Nel comunicato si sostiene di dover giungere ad un’autosufficienza in Ambito Provinciale, e soprattutto che la provincia di Latina non vuole servitù da Roma. Peccato che di autosufficienza la Provincia di Latina non può parlare (non disponendo di una sua discarica di servizio) e che la prima provincia a gravare altri territori della propria servitù è proprio lei (esportando i propri scarti in parte nella provincia di Frosinone ed in parte ancora più consistente fuori regione).

La responsabilità della politica non dovrebbe essere certo quella di nascondere la spazzatura sotto un tappeto (altrui), quanto piuttosto di intraprendere un discorso serio ed obiettivo sulle strategie per poter chiudere il ciclo dei rifiuti nel proprio ambito territoriale, con scelte consapevoli e responsabili.

Inoltre se veramente si vuole fare informazione esauriente, bisognerebbe dire ai cittadini della Provincia di Latina qual è la concreta alternativa (ad oggi) alla discarica presentata dalla Paguro: l’alternativa sono le discariche di Borgo Montello (inserite nella delibera regionale 199 del 2016, atto che il Consigliere dovrebbe conoscere bene, essendo stato sottoposto al vaglio del Consiglio Regionale).

In ultimo, va chiarito, ad onor di cronaca, che la Paguro si è limitata a presentare un’istanza di parte (rispettando le normative vigenti), su un’area non considerata come “non idonea” dal piano provinciale dei rifiuti approvato dalla Giunta Provinciale (ossia, e non è poco, il vertice esecutivo a livello provinciale).

Naturalmente, è possibile che quella di Borgo Montello, dove le distanze dai canali, dai boschi e dalle abitazioni non sembrano costituire un ostacolo insormontabile, sia considerata una collocazione “più” idonea.

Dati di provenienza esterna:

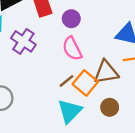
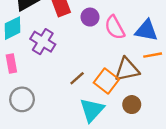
pink semicircle: (72, 49) -> (115, 27), moved
brown line: (67, 81) -> (77, 78), moved

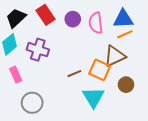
pink semicircle: (115, 27) -> (96, 23), turned 35
orange line: (153, 55) -> (125, 34), moved
brown line: (77, 78) -> (74, 74), turned 32

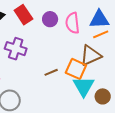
brown circle: (126, 85) -> (103, 96), moved
cyan triangle: (93, 97) -> (84, 86), moved

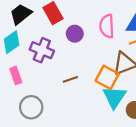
purple circle: (50, 19) -> (75, 34), moved
brown line: (51, 72) -> (70, 79), moved

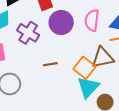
purple circle: (75, 34) -> (61, 23), size x1.5

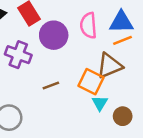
cyan triangle: (88, 87) -> (100, 103), size x0.6

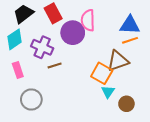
pink semicircle: (88, 25) -> (88, 20), moved
brown line: (51, 85) -> (55, 66), moved

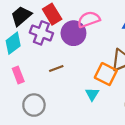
pink semicircle: (88, 20) -> (89, 19), turned 75
purple cross: (42, 47) -> (41, 33), moved
cyan triangle: (108, 92) -> (92, 94), moved

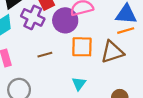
orange square: (106, 74) -> (82, 47), moved, turned -30

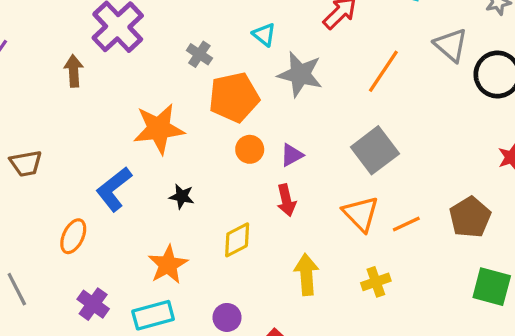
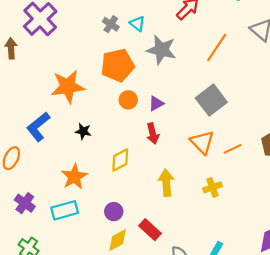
gray cross: (199, 54) -> (111, 24), moved

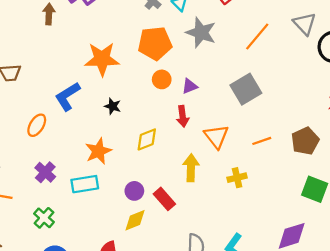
orange triangle: (202, 142) -> (216, 136), moved
red rectangle: (150, 230) -> (164, 199), moved

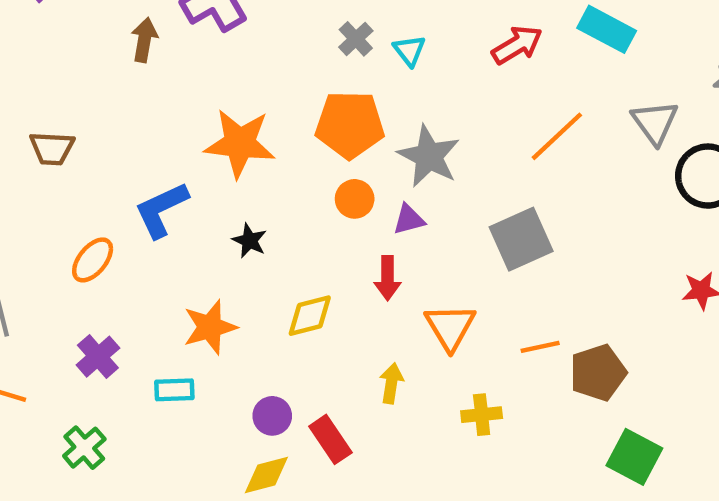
gray star: (201, 33) -> (429, 156), moved
brown pentagon: (305, 141) -> (598, 373), moved
yellow arrow: (191, 168) -> (391, 383), size x0.7
cyan rectangle: (85, 184) -> (174, 390), size x0.7

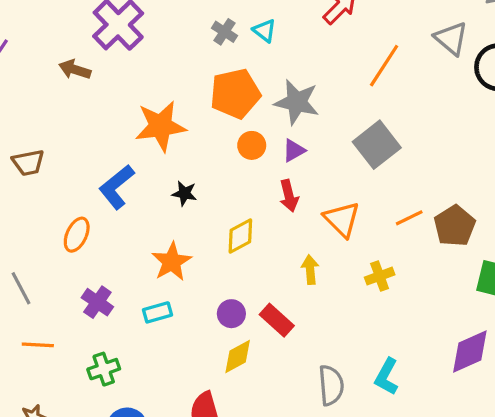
brown arrow: (144, 40) -> (75, 70), turned -68
green cross: (84, 448) -> (104, 369), turned 36

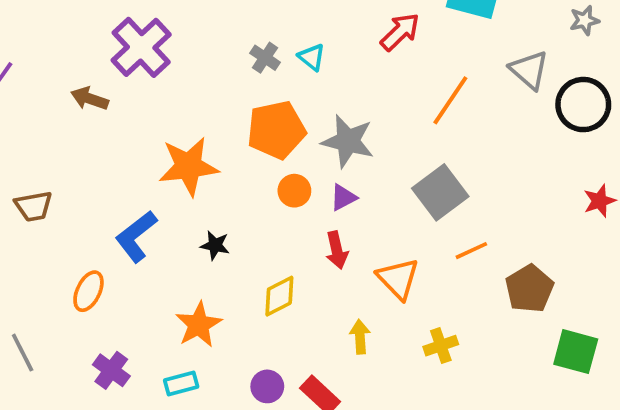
orange line: (409, 218) -> (471, 251), moved

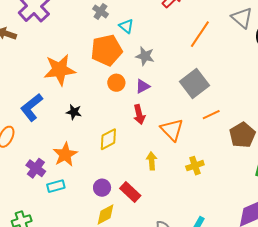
cyan triangle: (312, 57) -> (126, 26), moved
gray star: (348, 141) -> (145, 56), size x0.7
purple cross: (111, 370) -> (36, 168), moved

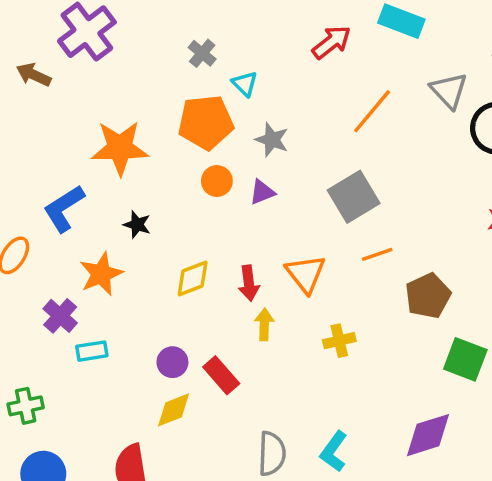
red arrow: (139, 115) -> (249, 283), moved
orange star: (65, 155) -> (101, 274), moved

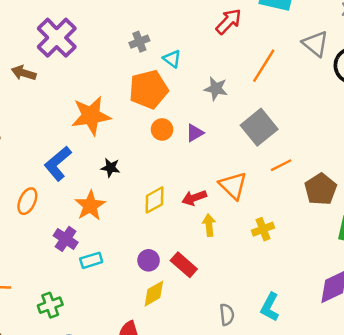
gray cross: (202, 53) -> (139, 42), turned 36
gray star: (272, 140) -> (216, 89), moved
red arrow: (249, 283) -> (194, 198), turned 85
gray semicircle: (272, 454) -> (227, 315), size x0.7

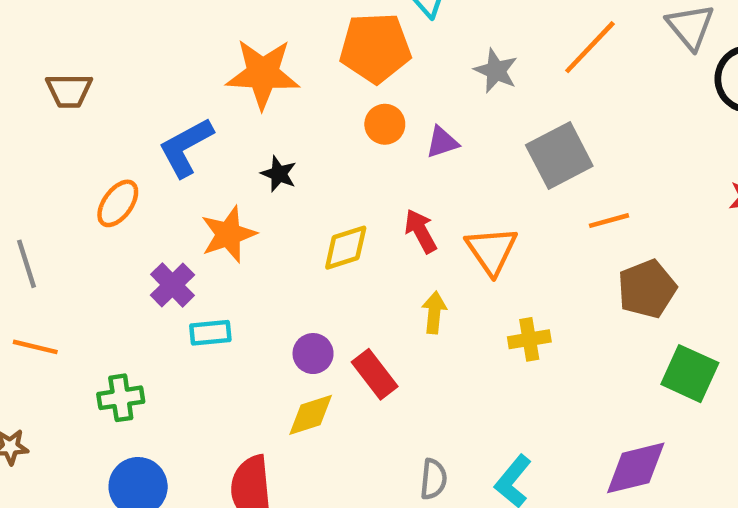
orange line: (281, 165) -> (609, 221), moved
red arrow: (194, 198) -> (421, 231), moved, turned 70

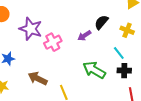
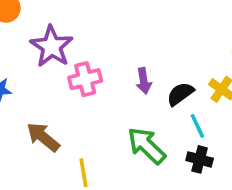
black semicircle: (101, 22) -> (180, 94), moved
purple arrow: (84, 36) -> (144, 81), turned -80

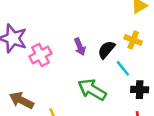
black cross: (200, 159) -> (140, 90), moved

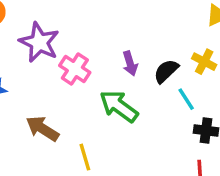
pink cross: (40, 55) -> (75, 69), turned -35
green arrow: (92, 90) -> (119, 106), moved

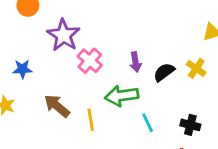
cyan line: (186, 99) -> (148, 123), moved
green arrow: (119, 106) -> (122, 96), turned -52
yellow line: (85, 157) -> (91, 120), moved

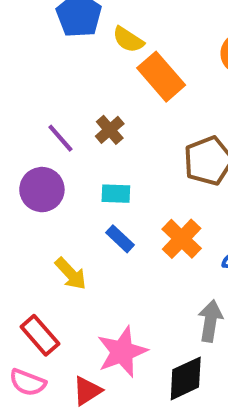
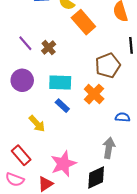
brown cross: (110, 130) -> (49, 48), moved
purple line: (60, 138) -> (25, 43), moved
cyan rectangle: (116, 194) -> (60, 82), size x1.5
orange cross: (182, 239) -> (94, 94), moved

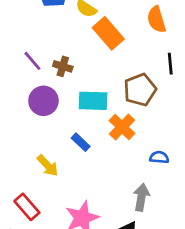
brown cross: (49, 48) -> (63, 66), turned -32
purple circle: (22, 80) -> (43, 101), moved
cyan rectangle: (60, 82) -> (93, 101), moved

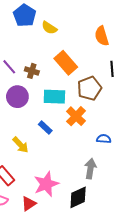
orange rectangle: (108, 33) -> (66, 63), moved

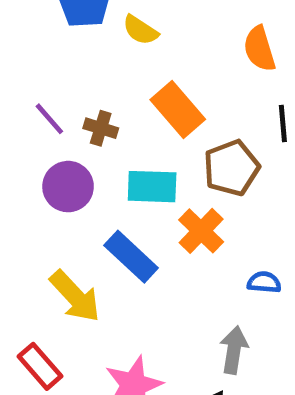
blue rectangle: (45, 127) -> (131, 257), size x1.6
yellow arrow: (21, 145) -> (75, 296), size x1.4

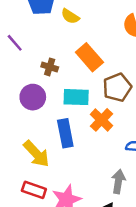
purple line: (49, 119) -> (15, 43), moved
blue rectangle: (131, 257) -> (65, 133), turned 36
red rectangle: (40, 366) -> (34, 190), moved, turned -30

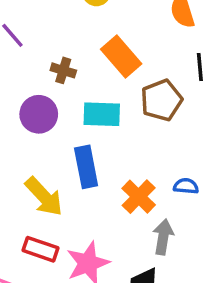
orange cross: (101, 120) -> (139, 197), moved

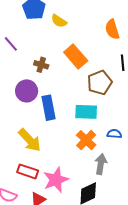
cyan rectangle: (102, 114) -> (86, 112), moved
blue rectangle: (86, 167) -> (49, 108), moved

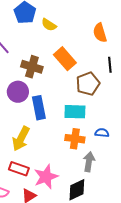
brown cross: (41, 65) -> (32, 67), size x1.5
yellow arrow: (30, 140) -> (21, 139), turned 70
orange cross: (86, 140) -> (75, 139), turned -36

È sufficiente, allora, che lo si dica francamente a quegli stessi cittadini della provincia di Latina che forse, in questo momento, si sentono considerati come cittadini di serie B…

Ci auguriamo di ricevere anche noi delle risposte concrete. Finora, infatti, abbiamo dovuto solo ascoltare critiche per aver legittimamente presentato un progetto teso a realizzare una discarica che, oltre ad essere indispensabile a chiudere il ciclo dei rifiuti del territorio pontino (e non quello di Roma), ha adottato tecnologie innovative mai utilizzate per una discarica nel Lazio, alla metà del prezzo che costano le attuali discariche laziali. Forse è proprio questo lo “scandalo” di cui siamo (fieramente) colpevoli, e – a questa “strana coalizione” di destra e sinistra contro la Paguro – auguriamo allora buon lavoro!